For the question “How do you manage workload and operations events?”, define measurable outcomes, assign owners, and review execution regularly. Integrate this practice into delivery and operations processes so improvements persist as workloads and requirements evolve.
Key Steps
-
Define implementation scope and outcomes:
- Set explicit success criteria for “Use a process for event, incident, and problem management”
- Identify dependencies, prerequisites, and sequencing constraints
- Assign accountable owners for execution and maintenance
-
Implement with standards and validation:
- Use reusable templates and runbooks for consistent execution
- Validate implementation with tests, checks, or controlled rollouts
- Capture telemetry to confirm adoption and effectiveness
-
Operate and iterate:
- Review outcomes against KPIs on a recurring schedule
- Fix recurring failure modes and process bottlenecks
- Update implementation guidance based on operational learning
Risk / Impact
Level of risk if not implemented: Medium
Impact: Without this best practice, workloads typically accumulate inefficiencies and execution drift that increase failure probability over time.

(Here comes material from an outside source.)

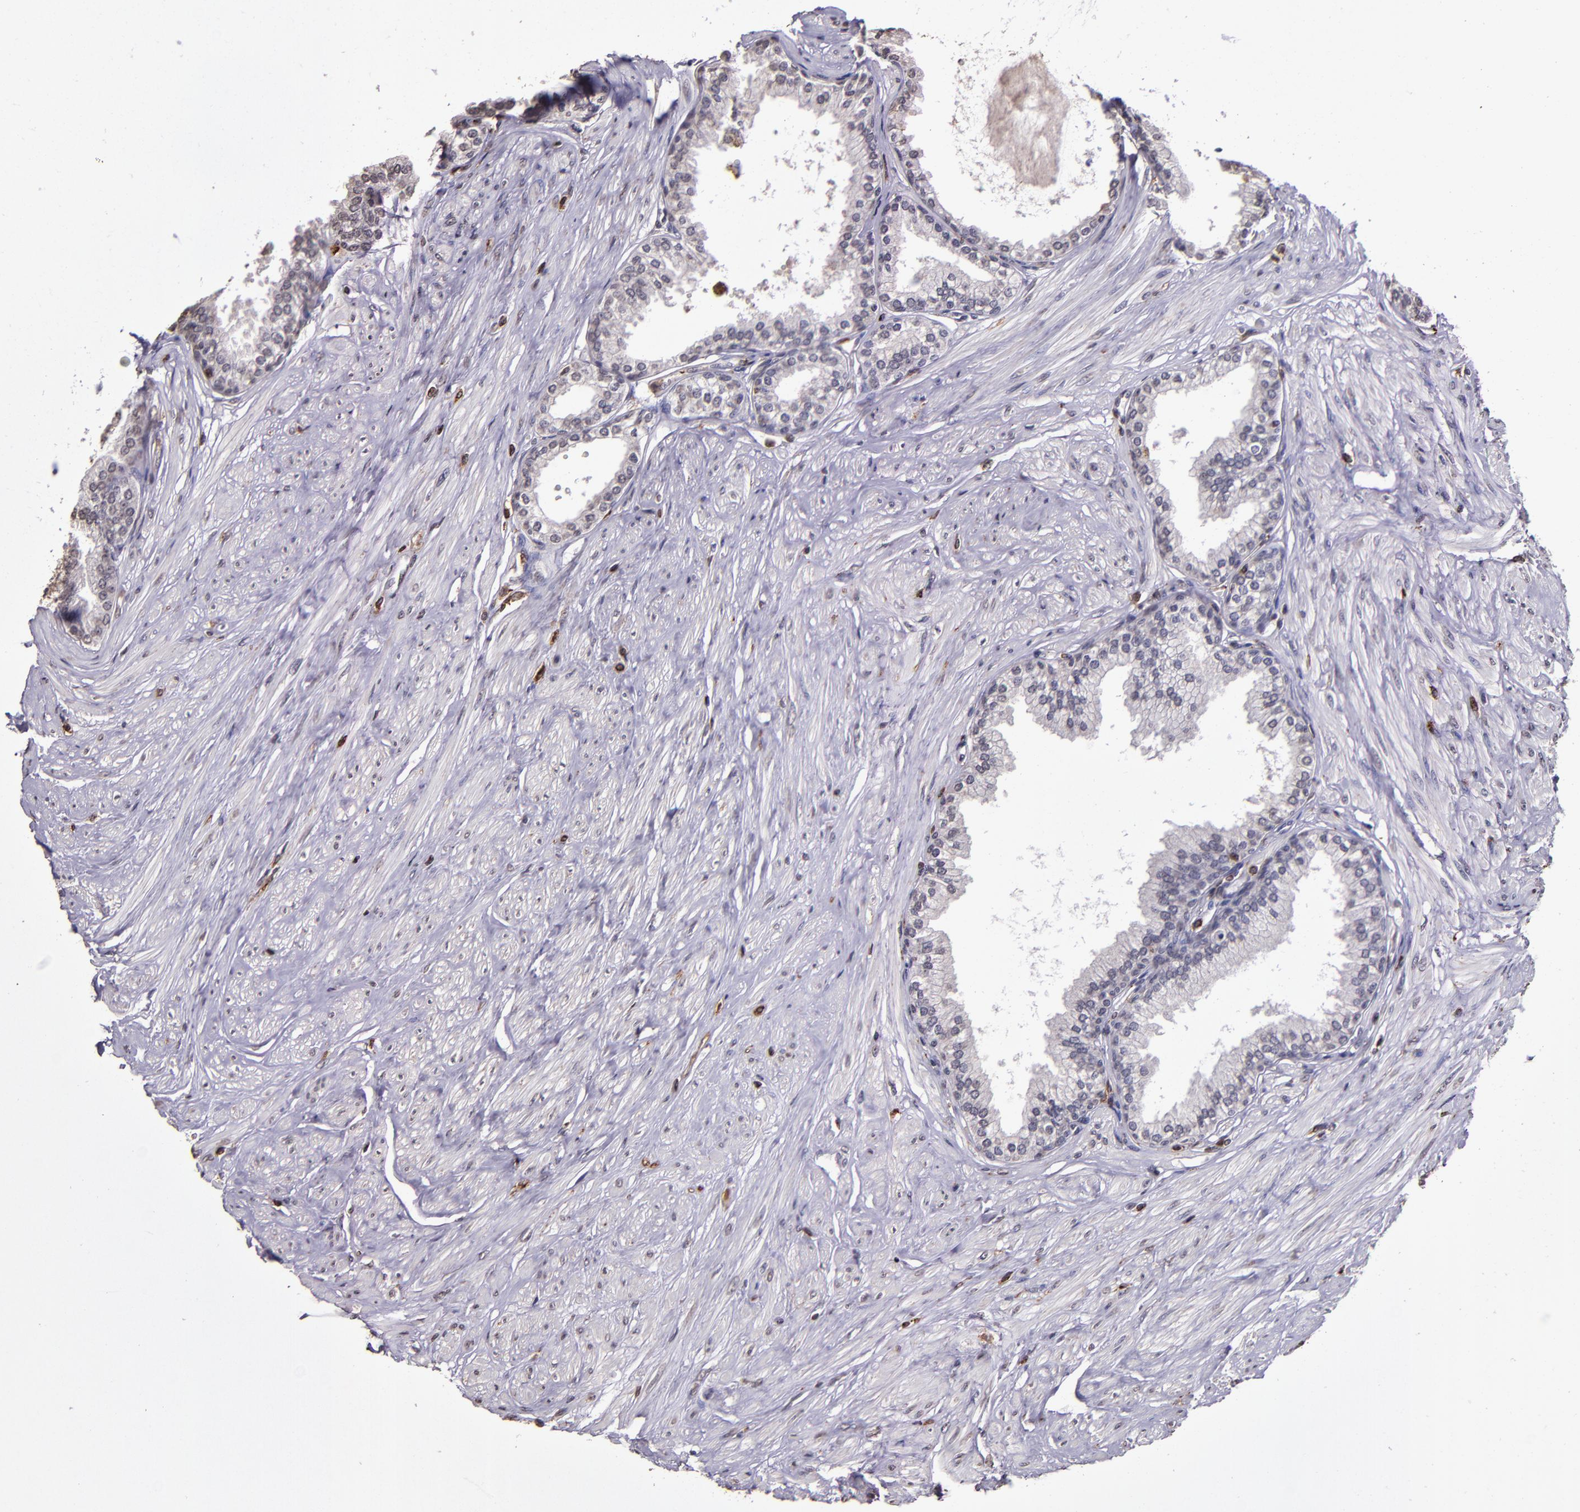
{"staining": {"intensity": "negative", "quantity": "none", "location": "none"}, "tissue": "prostate", "cell_type": "Glandular cells", "image_type": "normal", "snomed": [{"axis": "morphology", "description": "Normal tissue, NOS"}, {"axis": "topography", "description": "Prostate"}], "caption": "Glandular cells are negative for brown protein staining in normal prostate. Brightfield microscopy of IHC stained with DAB (3,3'-diaminobenzidine) (brown) and hematoxylin (blue), captured at high magnification.", "gene": "SLC2A3", "patient": {"sex": "male", "age": 64}}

Problems often surface during traffic spikes, major releases, or dependency failures.
Benefits of implementation:
- More predictable operational and engineering outcomes
- Better alignment between architecture decisions and business goals
- Continuous improvement through measurable feedback loops
AWS Services to Consider
Amazon EventBridge
Routes events and triggers automation workflows for rapid operational response.
AWS Systems Manager Incident Manager
Coordinates incident response with predefined plans, contacts, and timelines.
Amazon SNS
Sends notifications to people and systems for incidents and operational events.
AWS Lambda
Runs event-driven automation without managing servers, ideal for remediation workflows.